- [Required action] From the line that contains "Platformwerk" through the line that contains "ve arbeidsmarkt", output every line of the listing below exactly and leave out all the rest.

- [Exercise materials]
::::::

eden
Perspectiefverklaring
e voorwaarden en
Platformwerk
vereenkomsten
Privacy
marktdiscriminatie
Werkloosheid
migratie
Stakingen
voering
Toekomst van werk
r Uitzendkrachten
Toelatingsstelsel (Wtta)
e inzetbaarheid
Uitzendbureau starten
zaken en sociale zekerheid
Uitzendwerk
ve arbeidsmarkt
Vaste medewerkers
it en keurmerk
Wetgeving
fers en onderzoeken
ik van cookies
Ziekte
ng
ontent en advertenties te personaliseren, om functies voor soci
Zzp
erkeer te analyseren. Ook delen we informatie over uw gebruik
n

::::::

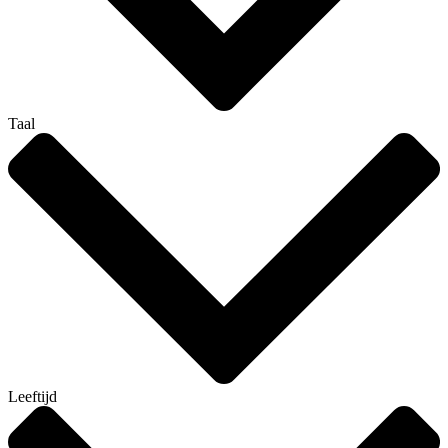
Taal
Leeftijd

::::::

- [Written answer]
Platformwerk
vereenkomsten
Privacy
marktdiscriminatie
Werkloosheid
migratie
Stakingen
voering
Toekomst van werk
r Uitzendkrachten
Toelatingsstelsel (Wtta)
e inzetbaarheid
Uitzendbureau starten
zaken en sociale zekerheid
Uitzendwerk
ve arbeidsmarkt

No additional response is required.